* Текст *
Провал антитурецкой кампании во многом можно объяснить теми же причинами, которые не дали развиться проектам возвращения Святой Земли. Для собирания той силы (роtestas), о которой писал Лулл, на борьбу с османами надо было преодолеть еще больше препятствий, чем для борьбы с мамлюками. Военное искусство стало более профессиональным и более дорогим. Разочарование и подозрительность, распространившиеся в обществе, не способствовали успеху крестовых проповедей. Теории о независимости светской власти и ее исключительном праве распоряжаться ресурсами своих подданных превратились в реальность. Раскол внутри папства окончательно подорвал авторитет папского престола. Папы Пий II и Иннокентий VIII столкнулись с тем, что христианские государи перестали присылать своих представителей на папские соборы, на которых обсуждалась турецкая угроза. И даже организация коалиции государств с целью отправки крестового похода на Восток, что было в интересах практически всех стран, разбилась о сложную систему политических взаимоотношений в Европе: Венеция боялась Венгрии, Венеции боялись другие итальянские государства, участие герцогской Бургундии наталкивалось на оппозицию Франции, немецкие князья опасались, что любой крупный крестовый поход вызовет возрождение сильной императорской власти в Германии. Каждый отдельный правитель в Европе XV века признавал необходимость крестового похода против турок, но на практике европейские государи не допускали его организации.

* Предоставленные строки *
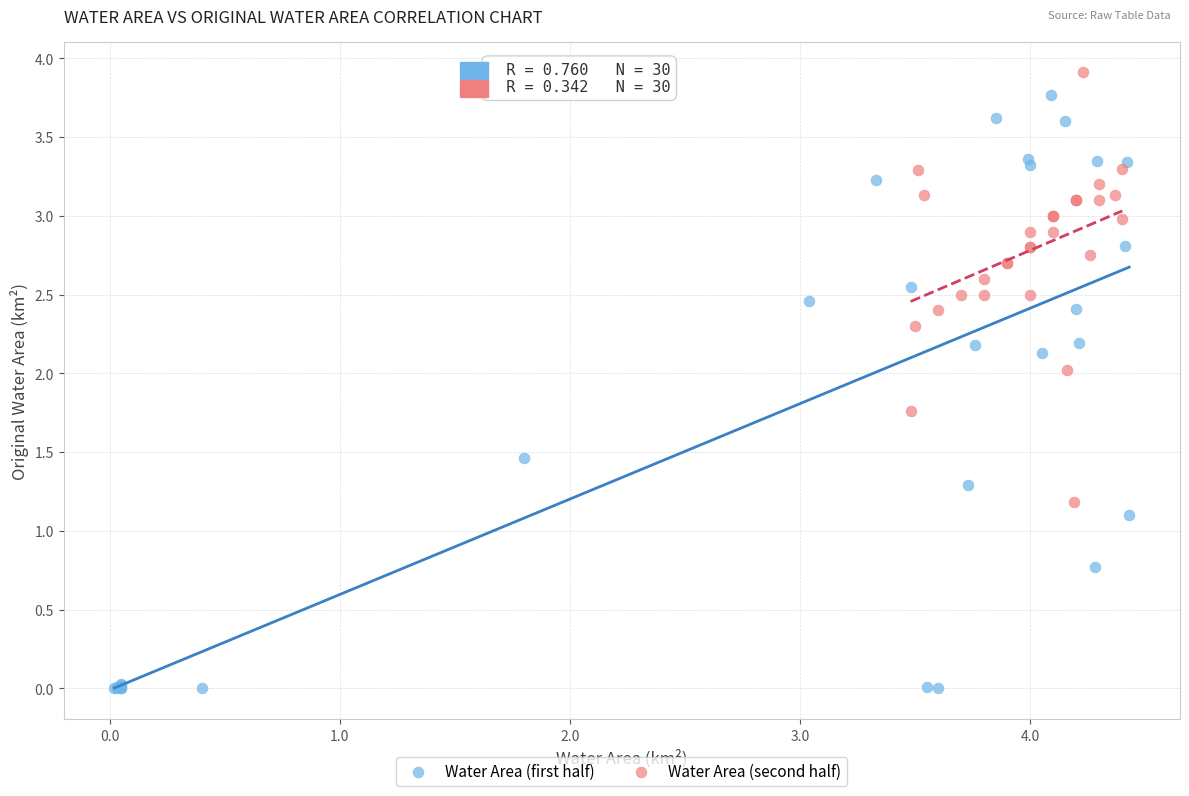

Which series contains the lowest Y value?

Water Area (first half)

---

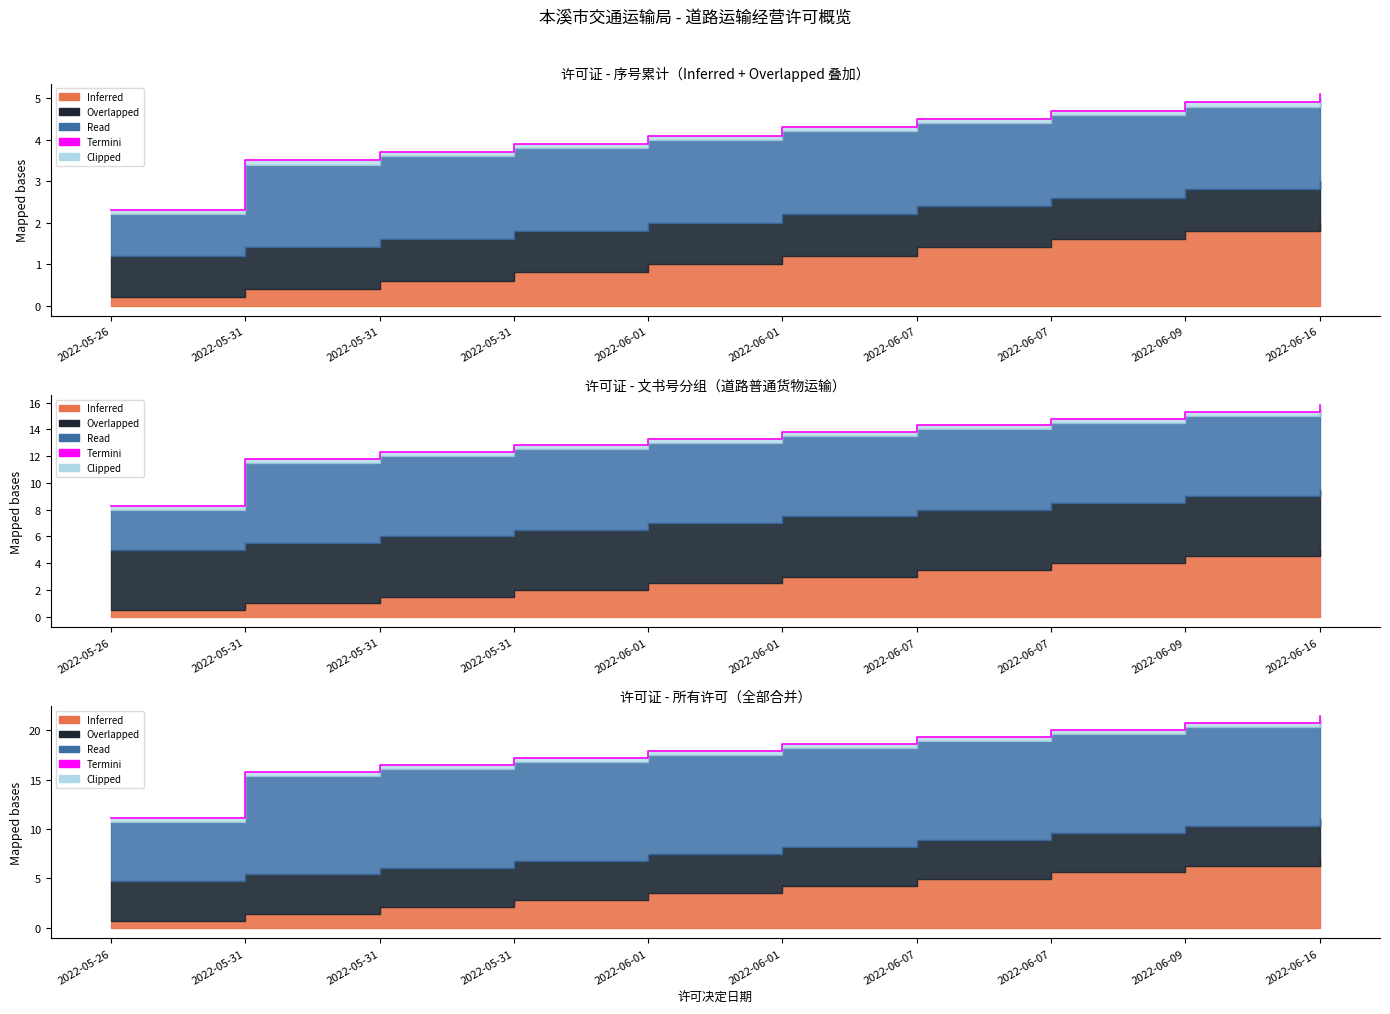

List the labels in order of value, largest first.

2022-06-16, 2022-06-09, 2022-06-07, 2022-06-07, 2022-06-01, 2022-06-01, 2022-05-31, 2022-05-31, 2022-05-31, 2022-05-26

* Задания *
[A] Перечислите все государства и политические силы, упомянутые в тексте о провале антитурецкой кампании в предложении, которое начинается словами «И даже организация коалиции».
[B] Какие папы, согласно тексту о провале антитурецкой кампании, столкнулись с тем, что христианские государи перестали присылать представителей на их соборы?
[C] Изложите в виде списка абзац текста о провале антитурецкой кампании, начинающийся словами «Провал антитурецкой кампании», и сохраните его основные факты.
Для ответов пользуйтесь только текстом.

* Ответы к заданиям *
[A] Венеция, Венгрия, другие итальянские государства, герцогская Бургундия, Франция, немецкие князья, Германия.

[B] Пий II и Иннокентий VIII.

[C]
- Антитурецкая кампания провалилась во многом по тем же причинам, что и проекты возвращения Святой Земли.
- Для борьбы с османами препятствий было даже больше, чем для борьбы с мамлюками.
- Военное искусство стало более профессиональным и более дорогим.
- Разочарование и подозрительность в обществе мешали успеху крестовых проповедей.
- Светская власть на деле стала независимой и получила исключительное право распоряжаться ресурсами подданных.
- Раскол внутри папства окончательно подорвал авторитет папского престола.
- Христианские государи перестали присылать представителей на соборы пап Пия II и Иннокентия VIII, где обсуждалась турецкая угроза.
- Коалицию для крестового похода не удалось создать из-за взаимных опасений:
  - Венеция боялась Венгрии;
  - Венеции боялись другие итальянские государства;
  - участию Бургундии противилась Франция;
  - немецкие князья опасались возрождения сильной императорской власти.
- Правители XV века признавали необходимость похода против турок, но на практике не допускали его организации.